Wednesday, October 21, 2009

TRAC: C1.4: Synchronizing objects

C1.4 Repository has mechanisms in place to ensure any/multiple copies of digital objects are synchronized.

If multiple copies exist, there has to be some way to ensure that intentional changes to an object are propagated to all copies of the object. There must be an element of timeliness to this. It must be possible to know when the synchronization has completed, and ideally to have some estimate beforehand as to how long it will take. Depending whether it is automated or requires manual action (such as the retrieval of copies from off-site storage), the time involved may be seconds or weeks. The duration itself is immaterial—what is important is that there is understanding of how long it will take. There must also be something that addresses what happens while the synchronization is in progress. This has an impact on disaster recovery: what happens if a disaster and an update coincide? If one copy of an object is altered and a disaster occurs while other copies are being updated, it is essential to be able to ensure later that the update is successfully propagated.

Evidence: Workflows; system analysis of how long it takes for copies to synchronize; procedures/documentation of operating procedures related to updates and copy synchronization; procedures/documentation related to whether changes lead to the creation of new copies and how those copies are propagated and/or linked to previous versions.



I think we have a good story to tell.

As new objects enter Archival Storage at ICPSR, they reside in a well-known, special-purpose location. Automated, regularly scheduled system jobs synchronize those objects with remote locations using standard, established tools such as rsync and other, less common tools such as Storage Resource Broker (SRB) command-line utilities, such as Srsync.

The output of these system jobs is captured and delivered nightly to a shared electronic mailbox. The mailbox is reviewed on a daily basis; this task belongs to the member of the ICPSR IT team who is currently on-call. When a report is missing or when a report indicates an error, the problem is escalated to someone who can diagnose and correct the problem. One common problem, for example, occurs when an object larger than 2GB enters Archival Storage and the SRB Srsync utility faults. (SRB limits objects to 2GB.) We then remove this object from the list of items to be synchronized with SRB.

Because the synchronization process is incremental, it has a very short duration.
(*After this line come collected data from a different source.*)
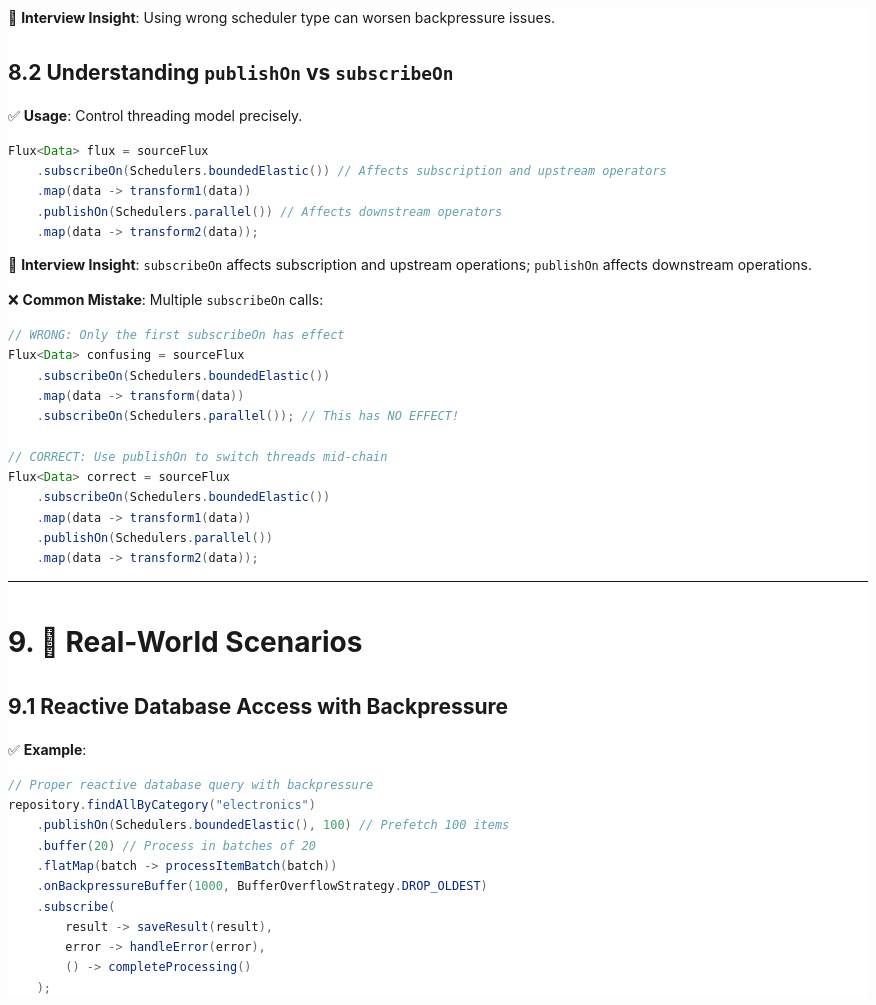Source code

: 📌 **Interview Insight**: Using wrong scheduler type can worsen backpressure issues.

## 8.2 Understanding `publishOn` vs `subscribeOn`

✅ **Usage**: Control threading model precisely.

```java
Flux<Data> flux = sourceFlux
    .subscribeOn(Schedulers.boundedElastic()) // Affects subscription and upstream operators
    .map(data -> transform1(data))
    .publishOn(Schedulers.parallel()) // Affects downstream operators
    .map(data -> transform2(data));
```

📌 **Interview Insight**: `subscribeOn` affects subscription and upstream operations; `publishOn` affects downstream operations.

❌ **Common Mistake**: Multiple `subscribeOn` calls:
```java
// WRONG: Only the first subscribeOn has effect
Flux<Data> confusing = sourceFlux
    .subscribeOn(Schedulers.boundedElastic())
    .map(data -> transform(data))
    .subscribeOn(Schedulers.parallel()); // This has NO EFFECT!

// CORRECT: Use publishOn to switch threads mid-chain
Flux<Data> correct = sourceFlux
    .subscribeOn(Schedulers.boundedElastic())
    .map(data -> transform1(data))
    .publishOn(Schedulers.parallel())
    .map(data -> transform2(data));
```

---------

# 9. 🚧 Real-World Scenarios

## 9.1 Reactive Database Access with Backpressure

✅ **Example**:
```java
// Proper reactive database query with backpressure
repository.findAllByCategory("electronics")
    .publishOn(Schedulers.boundedElastic(), 100) // Prefetch 100 items
    .buffer(20) // Process in batches of 20
    .flatMap(batch -> processItemBatch(batch))
    .onBackpressureBuffer(1000, BufferOverflowStrategy.DROP_OLDEST)
    .subscribe(
        result -> saveResult(result),
        error -> handleError(error),
        () -> completeProcessing()
    );
```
However, if we were to need to synchronize ALL content, this takes on the order of days or even weeks. For example, we recently synchronized a copy of our Access holdings to a computing instance residing in Amazon's EC2 EU-West region, and we found it took approximately one week to copy about 500GB. As another example, we recently synchronized a copy of our Archival Storage (which is much larger than the Access collection) to a system, which like ICPSR and the University of Michigan, is connected to Internet2's Abilene network, and that took far less time.